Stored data
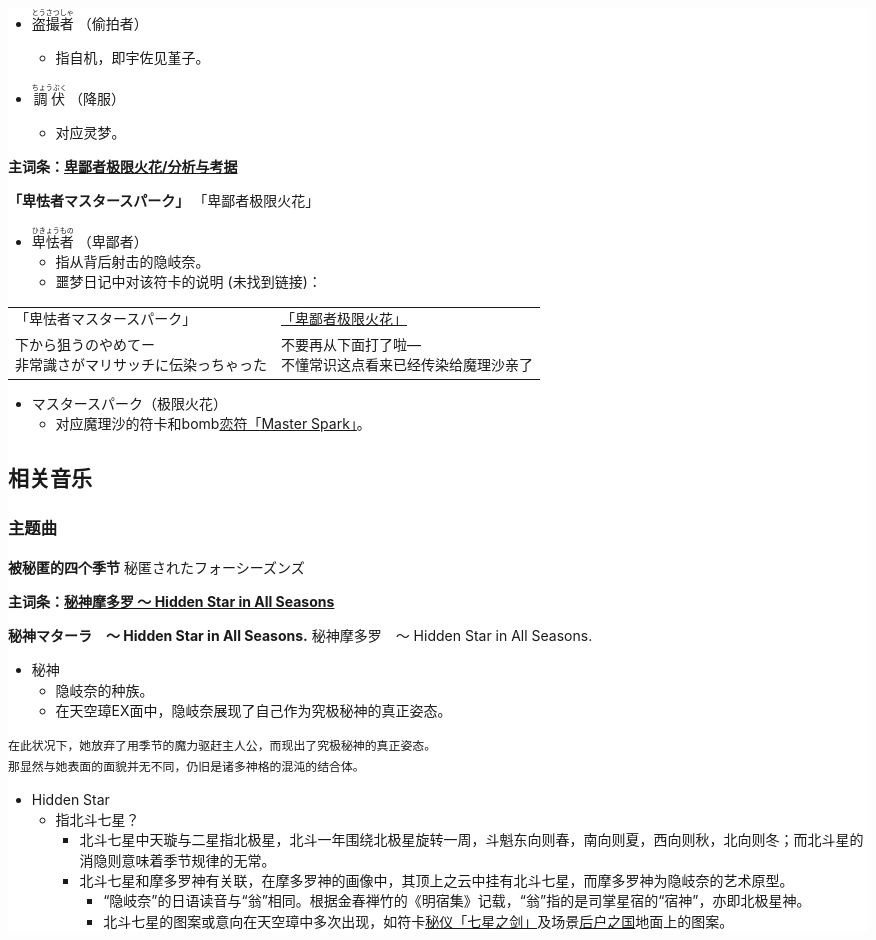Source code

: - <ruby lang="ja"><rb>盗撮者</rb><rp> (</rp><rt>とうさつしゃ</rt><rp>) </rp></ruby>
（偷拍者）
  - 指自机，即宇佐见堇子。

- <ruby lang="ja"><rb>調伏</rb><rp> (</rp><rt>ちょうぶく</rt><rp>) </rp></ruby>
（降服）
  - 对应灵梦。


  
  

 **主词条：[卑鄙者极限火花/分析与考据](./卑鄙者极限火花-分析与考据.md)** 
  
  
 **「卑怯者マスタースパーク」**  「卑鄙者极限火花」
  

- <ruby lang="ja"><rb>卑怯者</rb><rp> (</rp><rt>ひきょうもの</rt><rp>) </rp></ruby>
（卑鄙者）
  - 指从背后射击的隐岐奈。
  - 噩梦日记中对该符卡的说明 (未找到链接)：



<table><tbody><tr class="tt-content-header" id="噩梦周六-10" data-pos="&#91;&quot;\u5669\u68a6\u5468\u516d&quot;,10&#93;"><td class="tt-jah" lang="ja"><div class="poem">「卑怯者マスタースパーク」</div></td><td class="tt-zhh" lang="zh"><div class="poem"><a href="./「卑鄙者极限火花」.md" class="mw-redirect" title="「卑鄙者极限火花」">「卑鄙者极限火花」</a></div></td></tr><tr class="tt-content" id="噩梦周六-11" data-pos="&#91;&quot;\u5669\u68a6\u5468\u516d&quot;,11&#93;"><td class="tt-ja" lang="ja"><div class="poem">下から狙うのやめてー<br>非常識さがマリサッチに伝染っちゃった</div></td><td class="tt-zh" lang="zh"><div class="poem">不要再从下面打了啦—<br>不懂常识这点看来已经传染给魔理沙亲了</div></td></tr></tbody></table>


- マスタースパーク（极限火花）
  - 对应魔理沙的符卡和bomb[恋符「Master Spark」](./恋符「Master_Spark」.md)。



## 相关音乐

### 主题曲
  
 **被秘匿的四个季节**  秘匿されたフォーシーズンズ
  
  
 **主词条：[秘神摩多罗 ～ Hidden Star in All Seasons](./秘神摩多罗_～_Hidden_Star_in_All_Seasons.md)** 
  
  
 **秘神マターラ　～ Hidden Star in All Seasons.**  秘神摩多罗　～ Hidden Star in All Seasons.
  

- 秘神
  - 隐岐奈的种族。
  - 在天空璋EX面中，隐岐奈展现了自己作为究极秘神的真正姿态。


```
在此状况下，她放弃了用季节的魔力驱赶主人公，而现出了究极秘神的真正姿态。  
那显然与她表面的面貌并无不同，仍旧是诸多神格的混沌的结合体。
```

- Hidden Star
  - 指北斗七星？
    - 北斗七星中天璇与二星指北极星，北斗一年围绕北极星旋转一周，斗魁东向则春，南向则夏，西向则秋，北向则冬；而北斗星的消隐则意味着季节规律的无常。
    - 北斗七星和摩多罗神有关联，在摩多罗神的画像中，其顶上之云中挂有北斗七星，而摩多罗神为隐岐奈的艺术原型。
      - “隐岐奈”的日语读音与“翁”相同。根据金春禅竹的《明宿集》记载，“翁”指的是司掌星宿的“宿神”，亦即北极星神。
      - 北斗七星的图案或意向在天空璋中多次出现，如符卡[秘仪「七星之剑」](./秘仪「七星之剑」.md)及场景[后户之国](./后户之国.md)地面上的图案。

▶ _Task instructions_: Scan the data above and copy every line with "秘神摩多罗" in it.

▶ _Answer for the task_:
 **主词条：[秘神摩多罗 ～ Hidden Star in All Seasons](./秘神摩多罗_～_Hidden_Star_in_All_Seasons.md)** 
 **秘神マターラ　～ Hidden Star in All Seasons.**  秘神摩多罗　～ Hidden Star in All Seasons.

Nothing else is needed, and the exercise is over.